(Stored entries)
· · ·

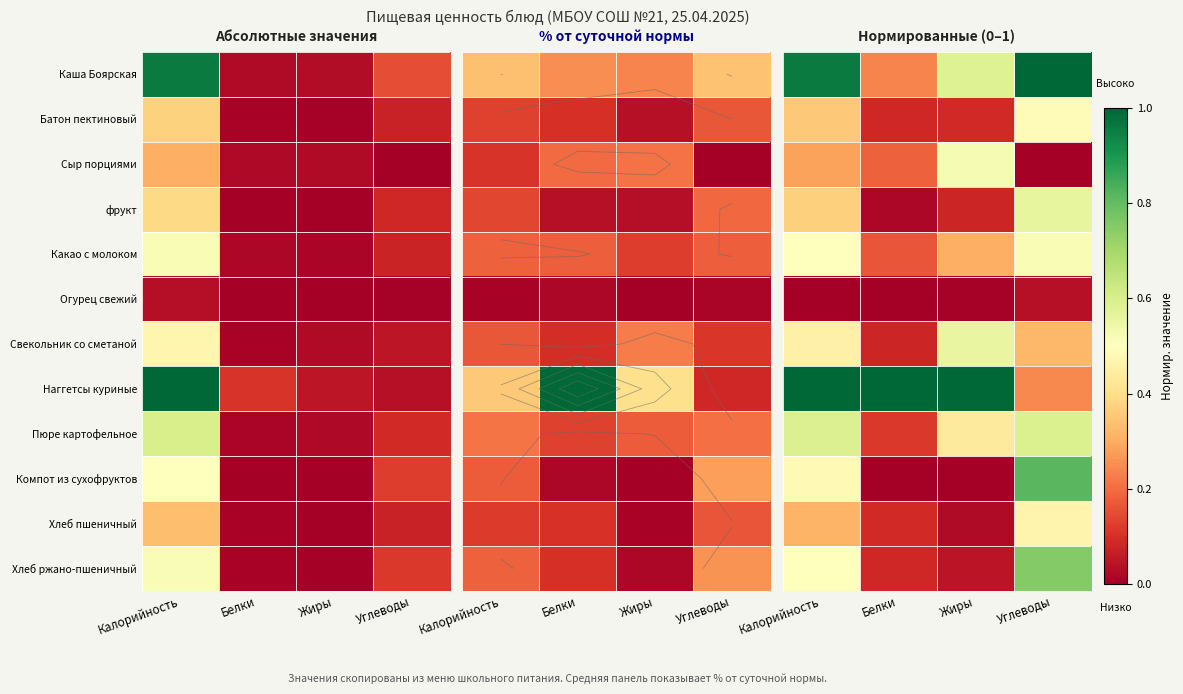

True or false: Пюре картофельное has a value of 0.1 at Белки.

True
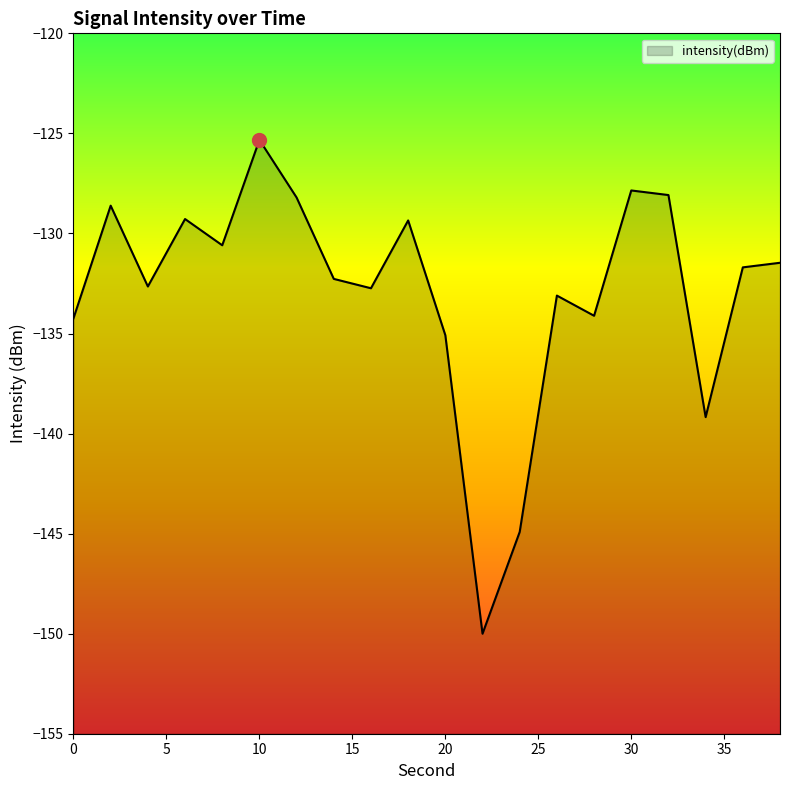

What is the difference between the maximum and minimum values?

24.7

· · ·

Show each line from the rows above that contains the word "values".

What is the difference between the maximum and minimum values?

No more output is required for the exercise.